Nearly 2/3 of the panel fears spreads to bonds will be higher 12M out, a record high level of doubt in convergence. Forecasts lapped tipped towards 12M divergence at all back in H1 2016 and, prior to that, at points leading to January 2008. The net 3M forecast for spreads has also tipped to divergence for the second month running.
The strongest element of the picture remains the view to client flows: for the third month running over half the panel forecasts net inflows moving forward and for two months, naysayers have dwindled to a mere handful.
Elsewhere, signals from the sentiment and positioning study point to stability amid a stable market: declared durations didn't move much, nor did yield or macro forecasts.
The panel remains shorter than benchmark on duration, but for September and October has come out of the deeper short-end herding seen for the July and August surveys. Month to month, declarations moved lightly towards shorter duration, but not significantly given the size of the panel.
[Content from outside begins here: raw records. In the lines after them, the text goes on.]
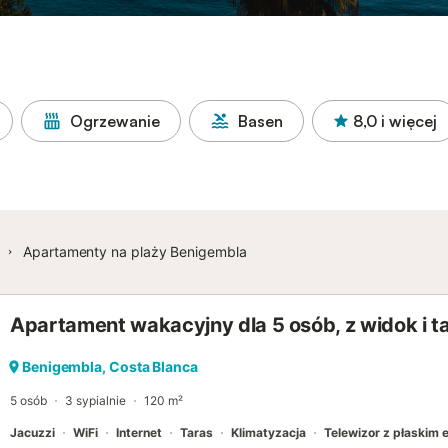
Ogrzewanie
Basen
8,0
i więcej
Apartamenty na plaży Benigembla
Apartament wakacyjny dla 5 osób, z widok i t
Benigembla, Costa Blanca
5 osób
3 sypialnie
120 m²
Jacuzzi
WiFi
Internet
Taras
Klimatyzacja
Telewizor z płaskim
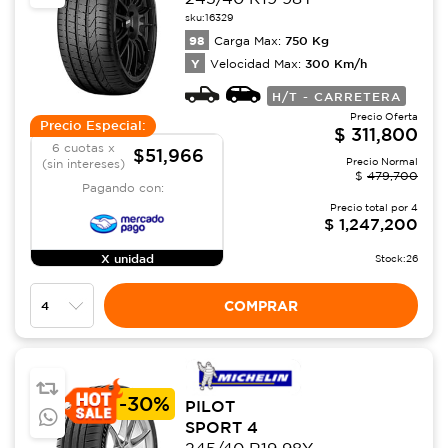
sku:
16329
98
750
Kg
Carga Max:
Y
300
Km/h
Velocidad Max:
H/T - CARRETERA
Precio Oferta
Precio Especial:
$
311,800
6 cuotas x
$51,966
Precio Normal
(sin intereses)
$
479,700
Pagando con:
Precio total por
4
$
1,247,200
X unidad
Stock:
26
COMPRAR
-
30%
PILOT
SPORT 4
Likewise no major changes in macro forecasts: inflation won't hit the 2.5% target within the next 18 months but the MPC will enact its first hike somewhere between the 12M and 18M point down the road, even amid a slowdown, still seen putting GDP growth to 3.0% in 2020.
Risks are purely foreign. Asked what is most likely to keep them up at night, panelists pointed to core market monetary policy and core market long yields. The dollar is no longer a threat. Nor is anything domestic in nature.
The survey was conducted from September 27 through October 3 on a panel of 14 local fund management houses on a one-vote-per-management-house basis.